Dengan sisa tenaga dan napas, ia menggesekkan pergelangan tangannya yang terikat ke batu karang kecil di bawahnya.
Darah mulai mengucur dari kulitnya yang terkoyak, tapi ia terus menggesek dan menggesek sampai akhirnya tali terputus.
Segera ia melepaskan lakban dari mulutnya, lalu berenang ke arah tubuh Risa yang semakin turun ke kedalaman.
Jarak itu terasa jauh dan ia terus berenang, menendang air sekuat tenaga, mendorong tubuhnya melawan arus.
Tangannya akhirnya menyentuh jemari Risa, dingin dan tidak ada reaksi.
"Jangan tinggalkan aku…" Aditya bergumam di dalam hati, dan menarik tubuh Risa ke permukaan.
Butuh waktu dan perjuangan dimana oksigennya hampir habis.
Dadanya seperti meledak dan ia berhasil muncul di atas laut. Menengadah.
Menghirup napas pertama setelah kembali dari ambang kematian.
Risa masih tidak sadarkan diri, ia membaringkan kepala istrinya di bahunya, menampar lembut pipi pucat nya.
“Ris, bangun. Kamu harus hidup, demi kita...”
Aditya hanya bisa berenang dan menjaga kepala Risa tetap di atas permukaan air, walau tubuhnya sendiri semakin lelah, matanya mulai kabur, tangannya mulai kaku.
Entah berapa lama mereka terombang-ambing di antara ombak.
Sampai akhirnya, samar-samar, ia melihat bayangan kapal kayu nelayan.
Aditya berteriak meminta tolong dan nelayan berteriak jika ada orang di laut.
Tali dilemparkan dan dua lengan kuat menarik tubuh mereka ke atas kapal.
Aditya langsung pingsan setelah memastikan tubuh istrinya ikut terangkat lebih dulu.
Sore hari menjelang, di dalam rumah kayu sederhana beraroma garam dan angin laut, Risa terbaring lemah di atas dipan bambu.
Wajahnya masih pucat, tapi kini tubuhnya sudah terbalut selimut hangat, rambutnya kering, dan bibirnya diberi obat herbal oleh istri nelayan.
Aditya duduk di sampingnya, menggenggam tangan istrinya yang dingin.

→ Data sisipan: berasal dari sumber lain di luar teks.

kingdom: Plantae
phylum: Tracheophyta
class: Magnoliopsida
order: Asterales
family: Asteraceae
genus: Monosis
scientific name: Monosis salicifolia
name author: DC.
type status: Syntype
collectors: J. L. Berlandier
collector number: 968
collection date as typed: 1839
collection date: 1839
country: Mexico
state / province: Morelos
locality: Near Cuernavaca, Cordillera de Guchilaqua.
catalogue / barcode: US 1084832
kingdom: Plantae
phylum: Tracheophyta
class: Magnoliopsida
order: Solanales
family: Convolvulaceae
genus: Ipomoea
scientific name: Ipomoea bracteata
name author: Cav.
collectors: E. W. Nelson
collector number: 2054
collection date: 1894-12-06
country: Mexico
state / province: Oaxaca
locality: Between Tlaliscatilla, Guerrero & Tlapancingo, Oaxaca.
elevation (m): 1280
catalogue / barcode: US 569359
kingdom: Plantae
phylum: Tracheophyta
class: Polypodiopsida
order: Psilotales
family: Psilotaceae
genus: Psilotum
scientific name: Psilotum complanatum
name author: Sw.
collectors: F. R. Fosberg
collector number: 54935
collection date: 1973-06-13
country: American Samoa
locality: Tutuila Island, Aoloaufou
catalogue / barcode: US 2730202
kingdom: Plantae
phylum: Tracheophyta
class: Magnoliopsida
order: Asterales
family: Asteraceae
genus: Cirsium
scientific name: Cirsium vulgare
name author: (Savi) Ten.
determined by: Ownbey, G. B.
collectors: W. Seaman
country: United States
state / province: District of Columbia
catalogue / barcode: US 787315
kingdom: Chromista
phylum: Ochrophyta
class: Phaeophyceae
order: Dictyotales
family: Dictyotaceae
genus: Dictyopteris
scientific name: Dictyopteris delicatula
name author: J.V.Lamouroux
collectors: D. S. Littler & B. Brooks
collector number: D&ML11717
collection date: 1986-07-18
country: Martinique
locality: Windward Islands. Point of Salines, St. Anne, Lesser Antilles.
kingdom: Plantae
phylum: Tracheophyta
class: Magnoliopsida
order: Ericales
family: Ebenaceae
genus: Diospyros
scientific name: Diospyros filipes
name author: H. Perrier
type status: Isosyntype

Ia sudah sadar lebih dulu, dan kini menatap wajah wanita yang hampir saja direnggut dari hidupnya.
"Kamu masih di sini, Ris. Kamu masih bersamaku..." bisiknya, air mata mengalir perlahan.
Di sudut ruangan, nelayan tua duduk sambil membuat teh panas.
"Kalian beruntung, Nak. Laut ini kejam kalau tidak menghargai hidup..."
Aditya mengangguk pelan, namun matanya tak lepas dari Risa.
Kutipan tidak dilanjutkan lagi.